WORK ITEM → Copy out, unchanged, the part of the records that opens with the line containing "Center Settings->Macro Settings)" and closes with the line containing "Protected View settings", including both of those lines.

INPUT →

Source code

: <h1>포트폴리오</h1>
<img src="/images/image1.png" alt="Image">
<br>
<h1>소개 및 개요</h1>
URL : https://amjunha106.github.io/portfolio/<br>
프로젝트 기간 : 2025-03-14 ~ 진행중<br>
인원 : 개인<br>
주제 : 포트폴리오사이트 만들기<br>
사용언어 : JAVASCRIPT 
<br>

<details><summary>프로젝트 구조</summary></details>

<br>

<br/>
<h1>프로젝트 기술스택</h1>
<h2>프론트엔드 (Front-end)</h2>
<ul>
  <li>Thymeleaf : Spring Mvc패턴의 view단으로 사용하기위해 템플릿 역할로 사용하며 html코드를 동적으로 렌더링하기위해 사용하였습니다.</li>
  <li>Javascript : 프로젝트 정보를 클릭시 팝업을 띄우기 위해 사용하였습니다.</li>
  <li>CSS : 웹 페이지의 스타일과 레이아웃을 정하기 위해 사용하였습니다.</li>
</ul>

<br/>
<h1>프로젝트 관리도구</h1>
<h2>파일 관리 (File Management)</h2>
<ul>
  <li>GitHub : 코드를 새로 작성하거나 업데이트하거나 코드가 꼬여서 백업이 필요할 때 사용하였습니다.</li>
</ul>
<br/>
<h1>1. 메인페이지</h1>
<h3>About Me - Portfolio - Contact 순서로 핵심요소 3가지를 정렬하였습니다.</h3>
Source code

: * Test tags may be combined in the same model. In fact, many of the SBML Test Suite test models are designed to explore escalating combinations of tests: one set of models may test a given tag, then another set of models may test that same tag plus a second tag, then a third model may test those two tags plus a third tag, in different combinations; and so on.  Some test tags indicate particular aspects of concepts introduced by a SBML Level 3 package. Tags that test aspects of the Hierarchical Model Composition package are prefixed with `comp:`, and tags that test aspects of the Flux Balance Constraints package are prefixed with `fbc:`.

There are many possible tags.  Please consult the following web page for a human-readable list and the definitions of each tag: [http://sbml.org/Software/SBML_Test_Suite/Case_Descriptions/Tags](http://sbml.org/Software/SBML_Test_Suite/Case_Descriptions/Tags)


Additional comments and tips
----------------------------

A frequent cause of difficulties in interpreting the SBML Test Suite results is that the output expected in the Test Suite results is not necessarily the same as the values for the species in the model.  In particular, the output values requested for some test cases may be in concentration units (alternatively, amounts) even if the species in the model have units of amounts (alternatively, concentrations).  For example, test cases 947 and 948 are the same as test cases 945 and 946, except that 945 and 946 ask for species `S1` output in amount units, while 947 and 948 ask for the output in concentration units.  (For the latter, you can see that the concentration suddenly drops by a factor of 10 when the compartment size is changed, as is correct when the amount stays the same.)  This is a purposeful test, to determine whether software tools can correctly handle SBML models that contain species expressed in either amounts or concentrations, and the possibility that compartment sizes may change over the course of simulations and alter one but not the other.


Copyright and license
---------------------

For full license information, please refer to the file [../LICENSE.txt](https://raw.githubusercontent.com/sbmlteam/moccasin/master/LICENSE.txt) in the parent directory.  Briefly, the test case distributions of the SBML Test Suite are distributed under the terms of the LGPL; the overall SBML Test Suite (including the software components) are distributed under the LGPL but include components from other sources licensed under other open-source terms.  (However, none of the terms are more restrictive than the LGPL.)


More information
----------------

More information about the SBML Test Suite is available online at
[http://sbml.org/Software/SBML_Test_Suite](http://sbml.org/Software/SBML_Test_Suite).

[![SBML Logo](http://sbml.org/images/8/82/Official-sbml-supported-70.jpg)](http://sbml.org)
---
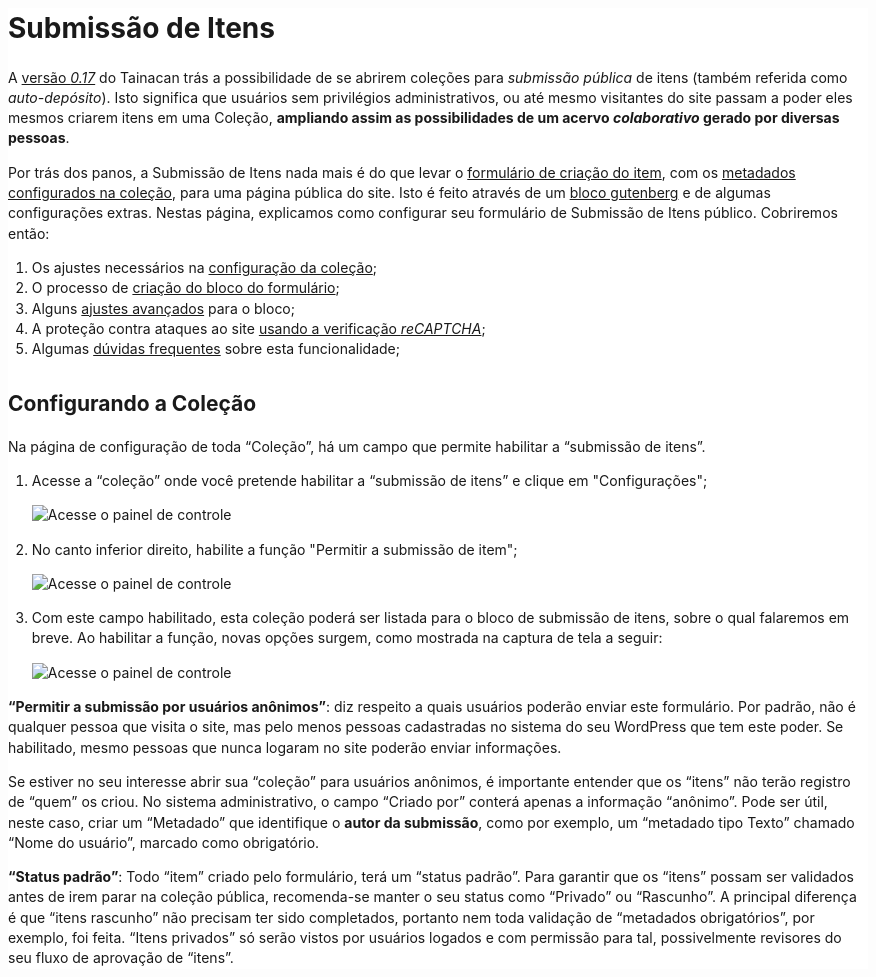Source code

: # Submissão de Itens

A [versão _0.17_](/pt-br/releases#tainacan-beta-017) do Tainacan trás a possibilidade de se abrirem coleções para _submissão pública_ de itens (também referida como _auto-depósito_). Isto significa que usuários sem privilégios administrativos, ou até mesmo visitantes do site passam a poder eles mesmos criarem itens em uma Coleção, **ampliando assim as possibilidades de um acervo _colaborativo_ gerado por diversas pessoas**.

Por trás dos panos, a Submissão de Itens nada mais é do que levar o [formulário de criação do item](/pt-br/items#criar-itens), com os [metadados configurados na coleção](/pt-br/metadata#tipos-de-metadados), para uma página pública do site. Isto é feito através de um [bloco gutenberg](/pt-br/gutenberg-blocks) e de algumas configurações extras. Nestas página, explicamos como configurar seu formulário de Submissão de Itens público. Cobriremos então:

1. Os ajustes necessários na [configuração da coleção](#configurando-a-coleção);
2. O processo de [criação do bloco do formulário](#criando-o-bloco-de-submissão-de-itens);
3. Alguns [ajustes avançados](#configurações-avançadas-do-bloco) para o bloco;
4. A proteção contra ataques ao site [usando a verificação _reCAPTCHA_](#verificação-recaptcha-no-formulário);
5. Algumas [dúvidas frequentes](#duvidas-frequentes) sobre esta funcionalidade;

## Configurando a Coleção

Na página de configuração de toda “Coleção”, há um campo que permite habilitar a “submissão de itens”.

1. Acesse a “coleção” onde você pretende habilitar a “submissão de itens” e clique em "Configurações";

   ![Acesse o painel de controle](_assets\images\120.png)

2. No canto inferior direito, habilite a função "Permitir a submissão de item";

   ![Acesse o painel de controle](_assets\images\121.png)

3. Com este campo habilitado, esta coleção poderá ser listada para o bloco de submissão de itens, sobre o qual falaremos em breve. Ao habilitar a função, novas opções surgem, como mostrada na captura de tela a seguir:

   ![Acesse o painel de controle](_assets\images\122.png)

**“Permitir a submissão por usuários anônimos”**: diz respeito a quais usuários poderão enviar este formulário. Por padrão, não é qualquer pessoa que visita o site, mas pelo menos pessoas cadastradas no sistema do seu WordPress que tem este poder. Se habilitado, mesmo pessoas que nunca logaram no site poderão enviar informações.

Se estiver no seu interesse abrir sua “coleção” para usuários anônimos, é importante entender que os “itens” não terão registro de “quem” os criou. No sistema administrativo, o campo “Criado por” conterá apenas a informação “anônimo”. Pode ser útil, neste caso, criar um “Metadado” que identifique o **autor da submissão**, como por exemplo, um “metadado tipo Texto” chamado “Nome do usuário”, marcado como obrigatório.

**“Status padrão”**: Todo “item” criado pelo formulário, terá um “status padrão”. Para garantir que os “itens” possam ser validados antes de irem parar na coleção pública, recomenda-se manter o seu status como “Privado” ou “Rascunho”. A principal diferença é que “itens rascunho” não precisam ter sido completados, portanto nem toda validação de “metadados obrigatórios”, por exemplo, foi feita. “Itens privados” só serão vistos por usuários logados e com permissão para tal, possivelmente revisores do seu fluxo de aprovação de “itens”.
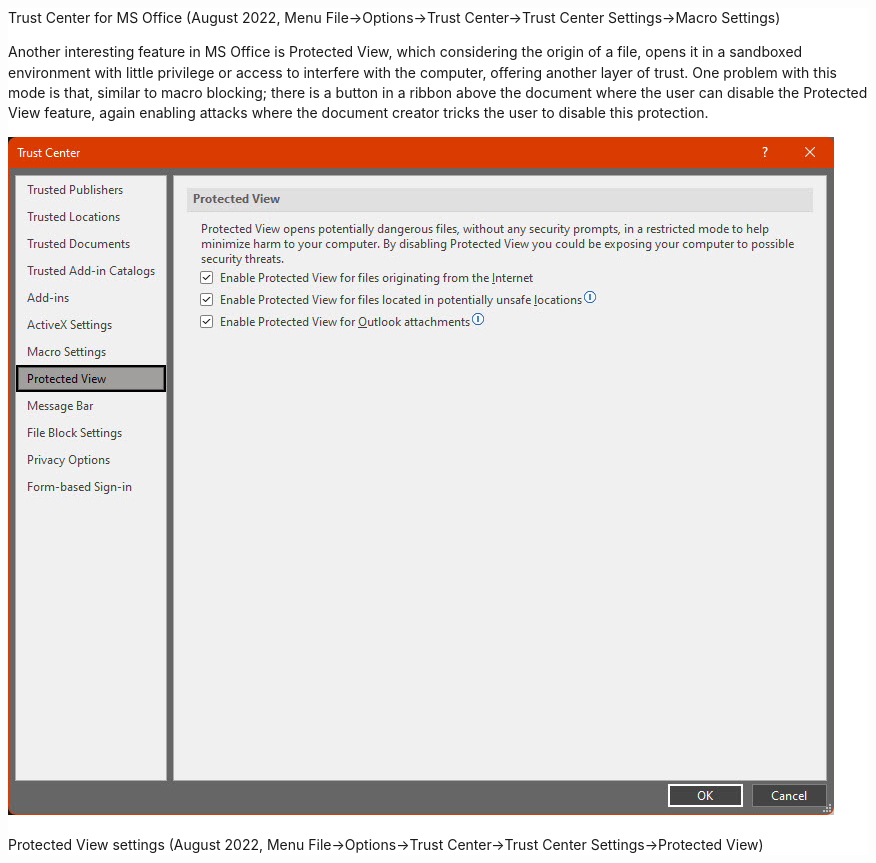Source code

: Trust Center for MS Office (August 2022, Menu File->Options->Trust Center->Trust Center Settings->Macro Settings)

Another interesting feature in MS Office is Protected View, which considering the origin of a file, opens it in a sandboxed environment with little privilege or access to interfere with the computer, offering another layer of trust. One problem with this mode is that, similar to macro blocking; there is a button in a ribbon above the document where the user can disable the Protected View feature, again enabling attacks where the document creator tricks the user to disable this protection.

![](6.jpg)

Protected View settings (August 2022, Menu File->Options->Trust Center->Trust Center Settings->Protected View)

THE ANSWER →
: Trust Center for MS Office (August 2022, Menu File->Options->Trust Center->Trust Center Settings->Macro Settings)

Another interesting feature in MS Office is Protected View, which considering the origin of a file, opens it in a sandboxed environment with little privilege or access to interfere with the computer, offering another layer of trust. One problem with this mode is that, similar to macro blocking; there is a button in a ribbon above the document where the user can disable the Protected View feature, again enabling attacks where the document creator tricks the user to disable this protection.

![](6.jpg)

Protected View settings (August 2022, Menu File->Options->Trust Center->Trust Center Settings->Protected View)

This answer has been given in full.